### Provided data:
┄┄┄┄┄┄

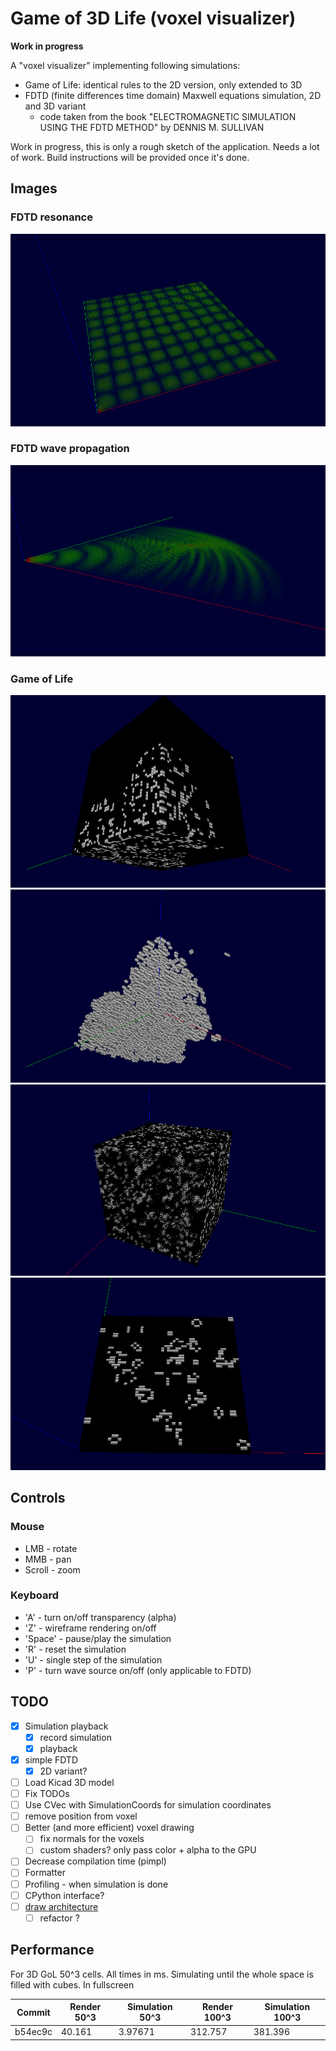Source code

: # Game of 3D Life (voxel visualizer)

**Work in progress**

A "voxel visualizer" implementing following simulations:

* Game of Life: identical rules to the 2D version, only extended to 3D
* FDTD (finite differences time domain) Maxwell equations simulation, 2D and 3D variant
    * code taken from the book "ELECTROMAGNETIC SIMULATION USING THE FDTD METHOD" by DENNIS M. SULLIVAN

Work in progress, this is only a rough sketch of the application. Needs a lot of work. Build instructions will be provided once it's done.

## Images

### FDTD resonance

![FDTD resonance](docs/img/fdtd_1.png)

### FDTD wave propagation

![FDTD wave propagation](docs/img/fdtd_2.png)

### Game of Life

![Game of life](docs/img/gol3d_1.png)
![Game of life](docs/img/gol3d_2.png)
![Game of life](docs/img/gol3d_3.png)
![Game of life](docs/img/gol2d_1.png)

## Controls

### Mouse

* LMB - rotate
* MMB - pan
* Scroll - zoom

### Keyboard

* 'A' - turn on/off transparency (alpha)
* 'Z' - wireframe rendering on/off
* 'Space' - pause/play the simulation
* 'R' - reset the simulation
* 'U' - single step of the simulation
* 'P' - turn wave source on/off (only applicable to FDTD)

## TODO

- [x] Simulation playback
    - [x] record simulation
    - [x] playback
- [x] simple FDTD
    - [x] 2D variant?
- [ ] Load Kicad 3D model
- [ ] Fix TODOs
- [ ] Use CVec with SimulationCoords for simulation coordinates
- [ ] remove position from voxel
- [ ] Better (and more efficient) voxel drawing
    - [ ] fix normals for the voxels
    - [ ] custom shaders? only pass color + alpha to the GPU
- [ ] Decrease compilation time (pimpl)
- [ ] Formatter
- [ ] Profiling - when simulation is done
- [ ] CPython interface?
- [ ] [draw architecture](https://plantuml.com/component-diagram)
    - [ ] refactor ?

## Performance

For 3D GoL 50^3 cells. All times in ms. Simulating until the whole space is filled with cubes. In fullscreen

| Commit  | Render 50^3 | Simulation 50^3 | Render 100^3 | Simulation 100^3 |
| ---     | ---         | ---             | ---          | ---              |
| b54ec9c | 40.161      | 3.97671         | 312.757      | 381.396          |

┄┄┄┄┄┄

### Required work:
Output nothing but the lines from the one that contains "- [ ] CPython interface?" through the final line of the entries above, exactly as they appear.

### Answer box:
- [ ] CPython interface?
- [ ] [draw architecture](https://plantuml.com/component-diagram)
    - [ ] refactor ?

## Performance

For 3D GoL 50^3 cells. All times in ms. Simulating until the whole space is filled with cubes. In fullscreen

| Commit  | Render 50^3 | Simulation 50^3 | Render 100^3 | Simulation 100^3 |
| ---     | ---         | ---             | ---          | ---              |
| b54ec9c | 40.161      | 3.97671         | 312.757      | 381.396          |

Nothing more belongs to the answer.